### Exercise inputs ###

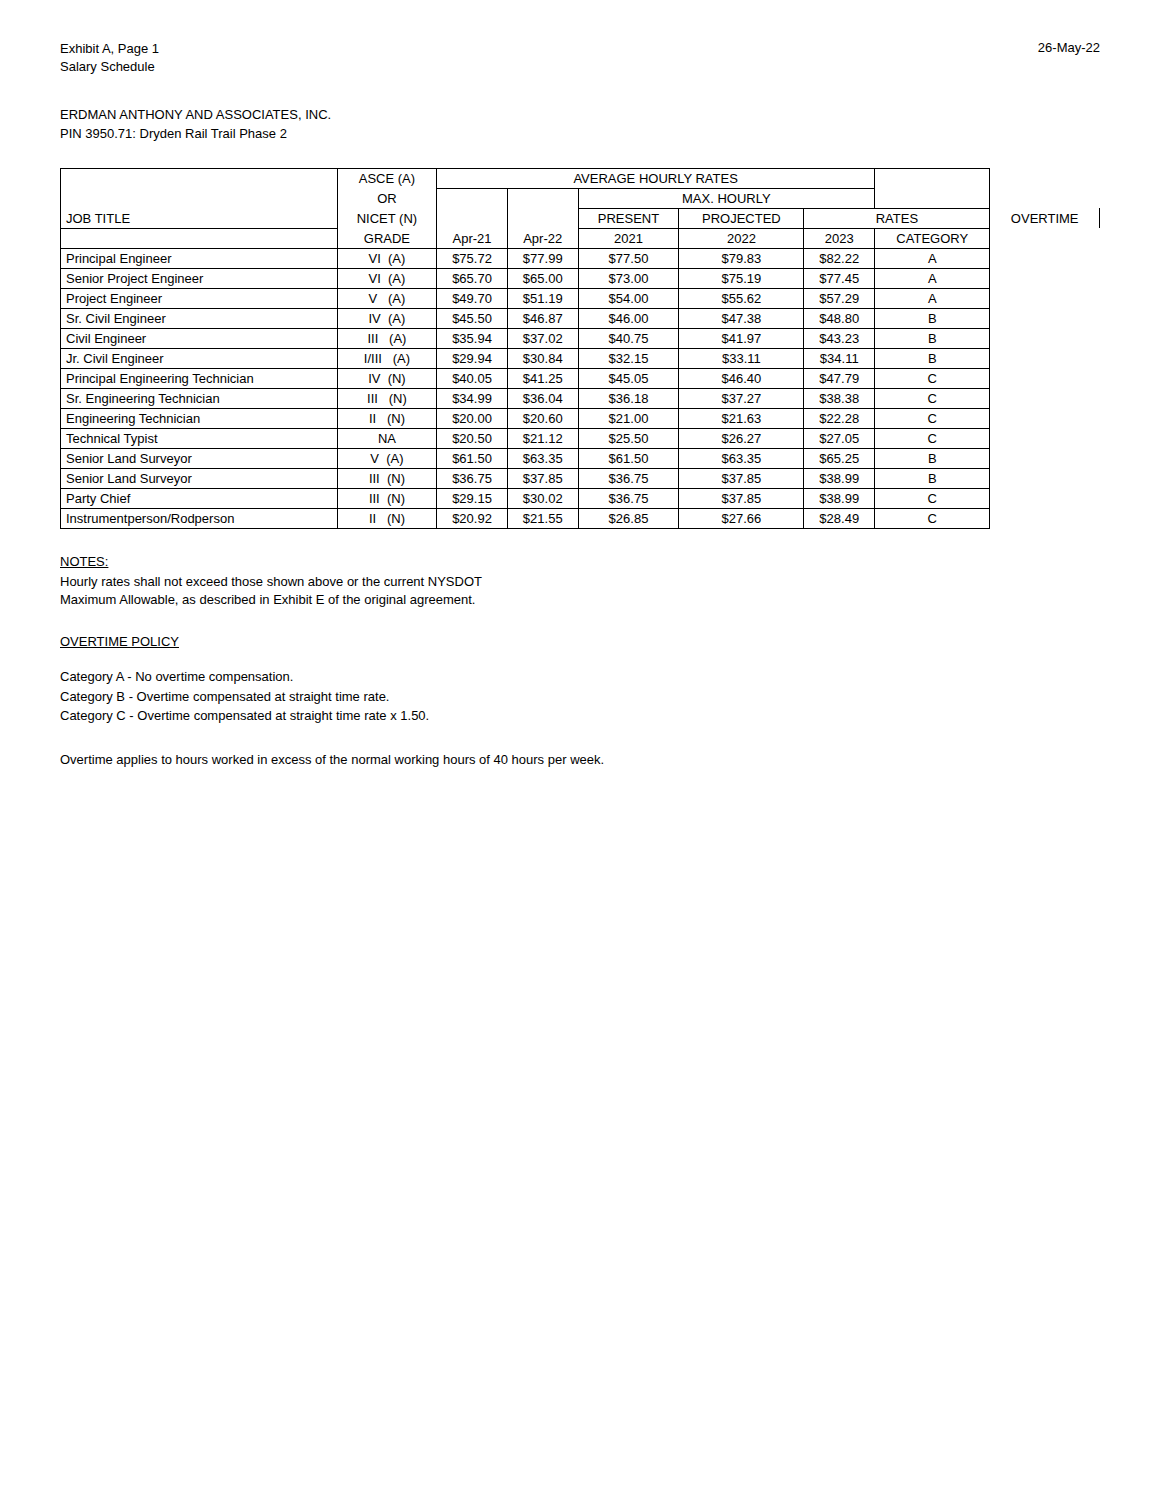Exhibit A, Page 1
Salary Schedule
26-May-22
ERDMAN ANTHONY AND ASSOCIATES, INC.
PIN 3950.71: Dryden Rail Trail Phase 2
| | ASCE (A) | AVERAGE HOURLY RATES | |
| --- | --- | --- | --- |
| OR | | | MAX. HOURLY |
| JOB TITLE | NICET (N) | PRESENT | PROJECTED | RATES | OVERTIME |
| | GRADE | Apr-21 | Apr-22 | 2021 | 2022 | 2023 | CATEGORY |
| Principal Engineer | VI (A) | $75.72 | $77.99 | $77.50 | $79.83 | $82.22 | A |
| Senior Project Engineer | VI (A) | $65.70 | $65.00 | $73.00 | $75.19 | $77.45 | A |
| Project Engineer | V (A) | $49.70 | $51.19 | $54.00 | $55.62 | $57.29 | A |
| Sr. Civil Engineer | IV (A) | $45.50 | $46.87 | $46.00 | $47.38 | $48.80 | B |
| Civil Engineer | III (A) | $35.94 | $37.02 | $40.75 | $41.97 | $43.23 | B |
| Jr. Civil Engineer | I/III (A) | $29.94 | $30.84 | $32.15 | $33.11 | $34.11 | B |
| Principal Engineering Technician | IV (N) | $40.05 | $41.25 | $45.05 | $46.40 | $47.79 | C |
| Sr. Engineering Technician | III (N) | $34.99 | $36.04 | $36.18 | $37.27 | $38.38 | C |
| Engineering Technician | II (N) | $20.00 | $20.60 | $21.00 | $21.63 | $22.28 | C |
| Technical Typist | NA | $20.50 | $21.12 | $25.50 | $26.27 | $27.05 | C |
| Senior Land Surveyor | V (A) | $61.50 | $63.35 | $61.50 | $63.35 | $65.25 | B |
| Senior Land Surveyor | III (N) | $36.75 | $37.85 | $36.75 | $37.85 | $38.99 | B |
| Party Chief | III (N) | $29.15 | $30.02 | $36.75 | $37.85 | $38.99 | C |
| Instrumentperson/Rodperson | II (N) | $20.92 | $21.55 | $26.85 | $27.66 | $28.49 | C |
NOTES:
Hourly rates shall not exceed those shown above or the current NYSDOT
Maximum Allowable, as described in Exhibit E of the original agreement.
OVERTIME POLICY
Category A - No overtime compensation.
Category B - Overtime compensated at straight time rate.
Category C - Overtime compensated at straight time rate x 1.50.
Overtime applies to hours worked in excess of the normal working hours of 40 hours per week.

###

> [Exercise instructions]: Transcribe all of the listing precisely. The images stay out of it.

> [Reply to the task]:
Exhibit A, Page 1
Salary Schedule
26-May-22
ERDMAN ANTHONY AND ASSOCIATES, INC.
PIN 3950.71: Dryden Rail Trail Phase 2
| | ASCE (A) | AVERAGE HOURLY RATES | |
| --- | --- | --- | --- |
| OR | | | MAX. HOURLY |
| JOB TITLE | NICET (N) | PRESENT | PROJECTED | RATES | OVERTIME |
| | GRADE | Apr-21 | Apr-22 | 2021 | 2022 | 2023 | CATEGORY |
| Principal Engineer | VI (A) | $75.72 | $77.99 | $77.50 | $79.83 | $82.22 | A |
| Senior Project Engineer | VI (A) | $65.70 | $65.00 | $73.00 | $75.19 | $77.45 | A |
| Project Engineer | V (A) | $49.70 | $51.19 | $54.00 | $55.62 | $57.29 | A |
| Sr. Civil Engineer | IV (A) | $45.50 | $46.87 | $46.00 | $47.38 | $48.80 | B |
| Civil Engineer | III (A) | $35.94 | $37.02 | $40.75 | $41.97 | $43.23 | B |
| Jr. Civil Engineer | I/III (A) | $29.94 | $30.84 | $32.15 | $33.11 | $34.11 | B |
| Principal Engineering Technician | IV (N) | $40.05 | $41.25 | $45.05 | $46.40 | $47.79 | C |
| Sr. Engineering Technician | III (N) | $34.99 | $36.04 | $36.18 | $37.27 | $38.38 | C |
| Engineering Technician | II (N) | $20.00 | $20.60 | $21.00 | $21.63 | $22.28 | C |
| Technical Typist | NA | $20.50 | $21.12 | $25.50 | $26.27 | $27.05 | C |
| Senior Land Surveyor | V (A) | $61.50 | $63.35 | $61.50 | $63.35 | $65.25 | B |
| Senior Land Surveyor | III (N) | $36.75 | $37.85 | $36.75 | $37.85 | $38.99 | B |
| Party Chief | III (N) | $29.15 | $30.02 | $36.75 | $37.85 | $38.99 | C |
| Instrumentperson/Rodperson | II (N) | $20.92 | $21.55 | $26.85 | $27.66 | $28.49 | C |
NOTES:
Hourly rates shall not exceed those shown above or the current NYSDOT
Maximum Allowable, as described in Exhibit E of the original agreement.
OVERTIME POLICY
Category A - No overtime compensation.
Category B - Overtime compensated at straight time rate.
Category C - Overtime compensated at straight time rate x 1.50.
Overtime applies to hours worked in excess of the normal working hours of 40 hours per week.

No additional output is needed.